There are a total of n courses you have to take, labeled from 0 to n - 1.

Some courses may have prerequisites, for example to take course 0 you have to first take course 1, which is expressed as a pair: [0,1]

Given the total number of courses and a list of prerequisite pairs, is it possible for you to finish all courses?

For example:

2, [[1,0]]

There are a total of 2 courses to take. To take course 1 you should have finished course 0. So it is possible.

2, [[1,0],[0,1]]

There are a total of 2 courses to take. To take course 1 you should have finished course 0, and to take course 0 you should also have finished course 1. So it is impossible.

Note:

1. The input prerequisites is a graph represented by a list of edges, not adjacency matrices. Read more about how a graph is represented.
2. You may assume that there are no duplicate edges in the input prerequisites.

解题思路

1. 本质是一个拓扑排序的问题。
2. 将各个任务的入度和出度计算并存储起来
3. 将入度为零的任务放在一个队列中
4. 不断弹出零入度队列，并且维护（删除）弹出任务的出度关系，当维护出度任务时若该任务的入度为零则加入队列，直到队列为空。

class Solution(object):

    def canFinish(self, numCourses, prerequisites):

        """

        :type numCourses: int

        :type prerequisites: List[List[int]]

        :rtype: bool

        """

        # 创建入度出度空字典

        inDegree, outDegree = {x:[] for x in range(numCourses)}, {x:[] for x in range(numCourses)}

        # 存储入度出度关系

        for course, preCourse in prerequisites:

            inDegree[course].append(preCourse)

            outDegree[preCourse].append(course)

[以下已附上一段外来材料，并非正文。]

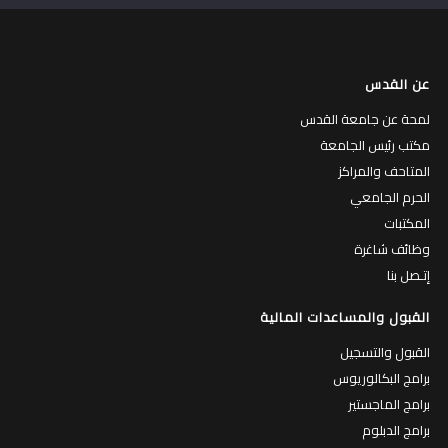
عن القدس
لمحة عن جامعة القدس
مكتب رئيس الجامعة
المتاحف والمراكز
الحرم الجامعي
المكتبات
وظائف شاغرة
إتـصل بنا
القبول والمساعدات المالية
القبول والتسجيل
برامج البكالوريوس
برامج الماجستير
برامج الدبلوم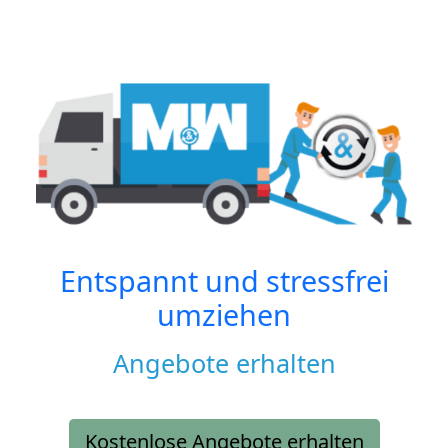
Entspannt und stressfrei
umziehen
Angebote erhalten
Kostenlose Angebote erhalten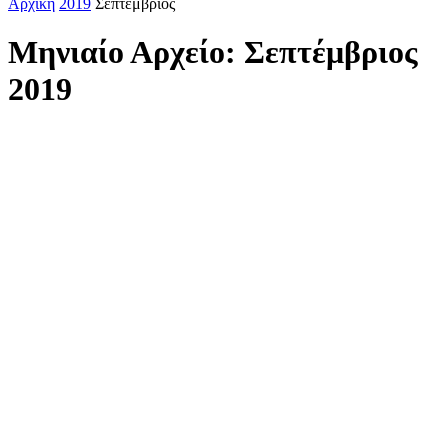
Αρχική
2019
Σεπτέμβριος
Μηνιαίο Αρχείο: Σεπτέμβριος
2019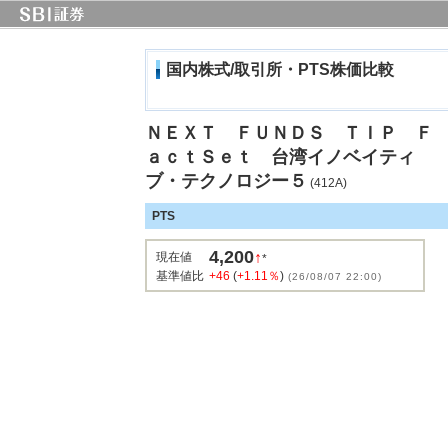
国内株式/取引所・PTS株価比較
ＮＥＸＴ ＦＵＮＤＳ ＴＩＰ Ｆ
ａｃｔＳｅｔ 台湾イノベイティ
ブ・テクノロジー５
(412A)
PTS
4,200
↑
現在値
*
基準値比
+46
(
+1.11％
)
(26/08/07 22:00)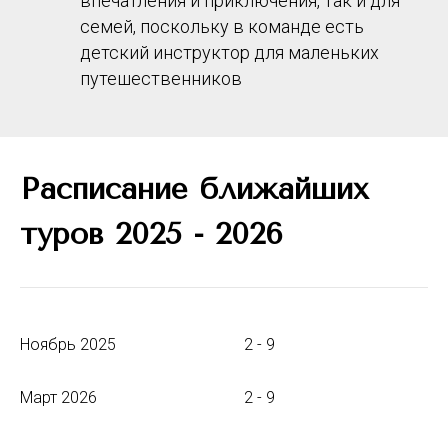
впечатления и приключения, так и для
семей, поскольку в команде есть
детский инструктор для маленьких
путешественников
Расписание ближайших
туров 2025 - 2026
Ноябрь 2025
2 - 9
Март 2026
2 - 9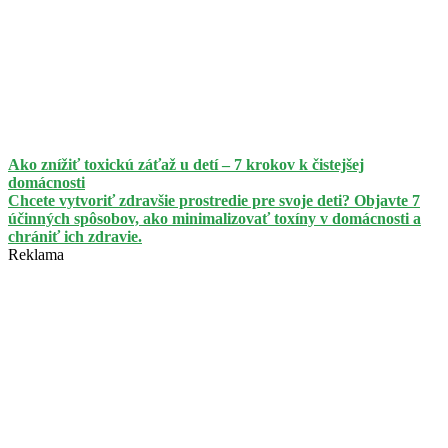
Ako znížiť toxickú záťaž u detí – 7 krokov k čistejšej
domácnosti
Chcete vytvoriť zdravšie prostredie pre svoje deti? Objavte 7
účinných spôsobov, ako minimalizovať toxíny v domácnosti a
chrániť ich zdravie.
Reklama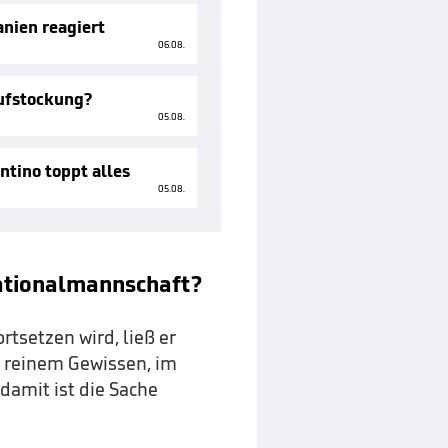
nien reagiert
06.08.
Aufstockung?
05.08.
ntino toppt alles
05.08.
Nationalmannschaft?
rtsetzen wird, ließ er
it reinem Gewissen, im
damit ist die Sache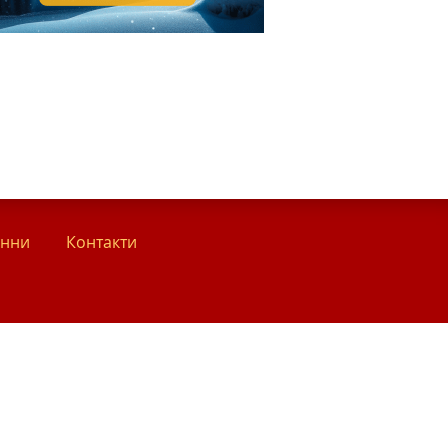
анни
Контакти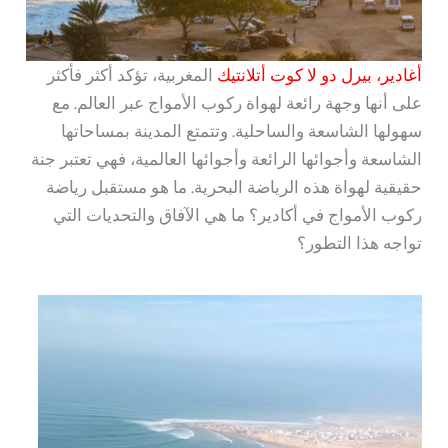
أغادير، بيرل دو لا كوت أتلانتيك
المغربية، تؤكد أكثر فأكثر
على أنها وجهة رائعة لهواة ركوب الأمواج عبر العالم. مع
سهولها الشاسعة والساحلية. وتتمتع المدينة بمساحاتها
الشاسعة وأجوائها الرائعة وأجوائها العالمية، فهي تعتبر جنة
حقيقية لهواة هذه الرياضة البحرية. ما هو مستقبل رياضة
ركوب الأمواج في أكادير؟ ما هي الآفاق والتحديات التي
تواجه هذا التطور؟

        count, emptyQueue = 0, []

        # 将入度为零的任务加入队列

        for i in range(numCourses):

            if not inDegree.get(i):

                emptyQueue.append(i)

        # 弹出任务，维护任务

        while emptyQueue:

            node = emptyQueue.pop()

            count += 1

            for j in outDegree[node]:

                inDegree[j].remove(node)

                if not inDegree.get(j):

                    emptyQueue.append(j)

        return count == numCourses